*Available data*:

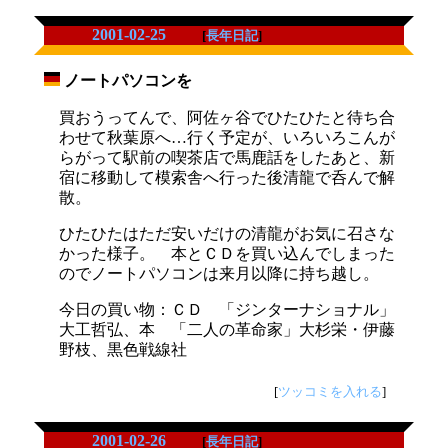
2001-02-25
[
長年日記
]
ノートパソコンを
_
買おうってんで、阿佐ヶ谷でひたひたと待ち合
わせて秋葉原へ…行く予定が、いろいろこんが
らがって駅前の喫茶店で馬鹿話をしたあと、新
宿に移動して模索舎へ行った後清龍で呑んで解
散。
ひたひたはただ安いだけの清龍がお気に召さな
かった様子。 本とＣＤを買い込んでしまった
のでノートパソコンは来月以降に持ち越し。
今日の買い物：ＣＤ 「ジンターナショナル」
大工哲弘、本 「二人の革命家」大杉栄・伊藤
野枝、黒色戦線社
[
ツッコミを入れる
]
2001-02-26
[
長年日記
]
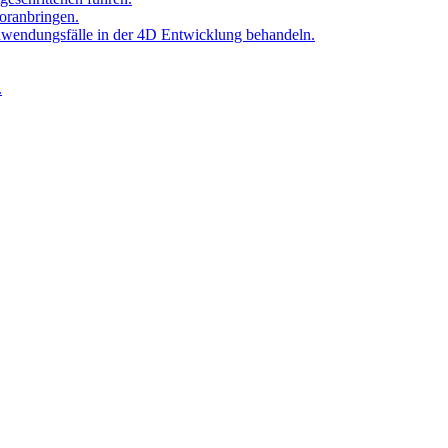
oranbringen.
Anwendungsfälle in der 4D Entwicklung behandeln.
.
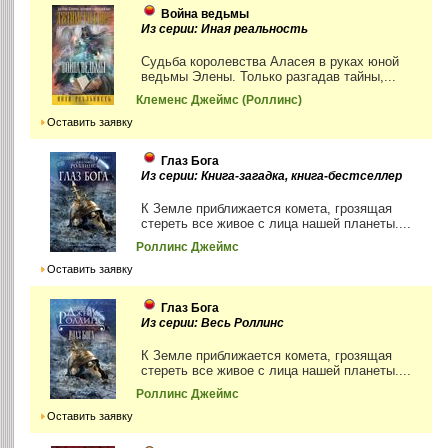
Война ведьмы
Из серии: Иная реальность
Судьба королевства Аласея в руках юной
ведьмы Элены. Только разгадав тайны,...
Клеменс Джеймс (Роллинс)
Оставить заявку
Глаз Бога
Из серии: Книга-загадка, книга-бестселлер
К Земле приближается комета, грозящая
стереть все живое с лица нашей планеты....
Роллинс Джеймс
Оставить заявку
Глаз Бога
Из серии: Весь Роллинс
К Земле приближается комета, грозящая
стереть все живое с лица нашей планеты....
Роллинс Джеймс
Оставить заявку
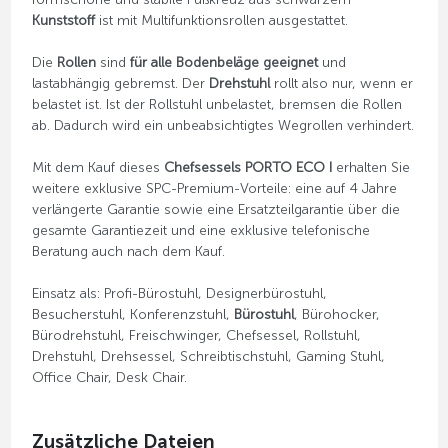
Kunststoff
ist mit Multifunktionsrollen ausgestattet.
Die
Rollen
sind
für alle Bodenbeläge geeignet
und
lastabhängig gebremst. Der
Drehstuhl
rollt also nur, wenn er
belastet ist. Ist der Rollstuhl unbelastet, bremsen die Rollen
ab. Dadurch wird ein unbeabsichtigtes Wegrollen verhindert.
Mit dem Kauf dieses
Chefsessels PORTO ECO I
erhalten Sie
weitere exklusive SPC-Premium-Vorteile: eine auf 4 Jahre
verlängerte Garantie sowie eine Ersatzteilgarantie über die
gesamte Garantiezeit und eine exklusive telefonische
Beratung auch nach dem Kauf.
Einsatz als: Profi-Bürostuhl, Designerbürostuhl,
Besucherstuhl, Konferenzstuhl,
Bürostuhl
, Bürohocker,
Bürodrehstuhl, Freischwinger, Chefsessel, Rollstuhl,
Drehstuhl, Drehsessel, Schreibtischstuhl, Gaming Stuhl,
Office Chair, Desk Chair.
Zusätzliche Dateien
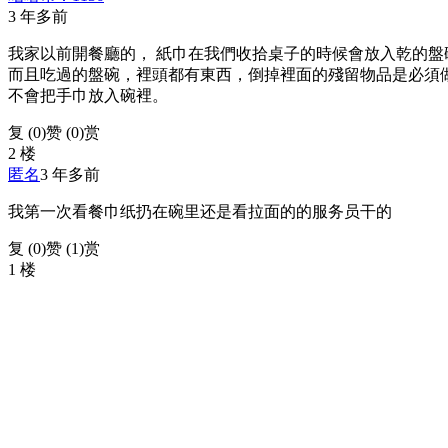
3 年多前
我家以前開餐廳的， 紙巾在我們收拾桌子的時候會放入乾的
而且吃過的盤碗，裡頭都有東西，倒掉裡面的殘留物品是必須做
不會把手巾放入碗裡。
复 (
0
)
赞 (0)
赏
2 楼
匿名
3 年多前
我第一次看餐巾纸扔在碗里还是看拉面的的服务员干的
复 (
0
)
赞 (1)
赏
1 楼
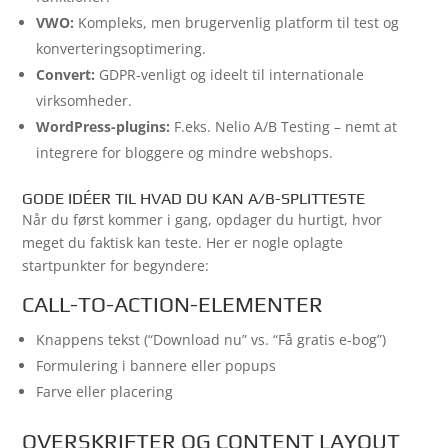
VWO:
Kompleks, men brugervenlig platform til test og
konverteringsoptimering.
Convert:
GDPR-venligt og ideelt til internationale
virksomheder.
WordPress-plugins:
F.eks. Nelio A/B Testing – nemt at
integrere for bloggere og mindre webshops.
GODE IDÉER TIL HVAD DU KAN A/B-SPLITTESTE
Når du først kommer i gang, opdager du hurtigt, hvor
meget du faktisk kan teste. Her er nogle oplagte
startpunkter for begyndere:
CALL-TO-ACTION-ELEMENTER
Knappens tekst (“Download nu” vs. “Få gratis e-bog”)
Formulering i bannere eller popups
Farve eller placering
OVERSKRIFTER OG CONTENT LAYOUT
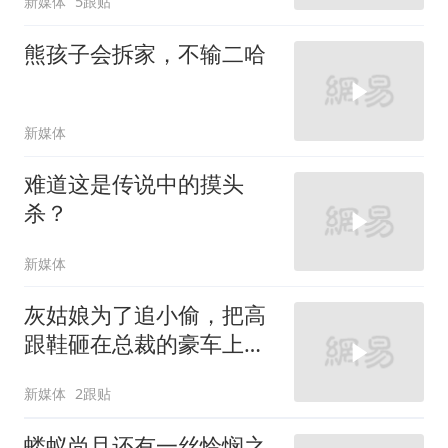
新媒体
5跟贴
熊孩子会拆家，不输二哈
新媒体
难道这是传说中的摸头
杀？
新媒体
灰姑娘为了追小偷，把高
跟鞋砸在总裁的豪车上，
太霸气了
新媒体
2跟贴
蝼蚁尚且还有一丝怜悯之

*Exercise directions*: Print exactly the lines that run from the line containing "灰姑娘为了追小偷，把高" to the end of the data, both ends included.

*Finished task*:
灰姑娘为了追小偷，把高
跟鞋砸在总裁的豪车上，
太霸气了
新媒体
2跟贴
蝼蚁尚且还有一丝怜悯之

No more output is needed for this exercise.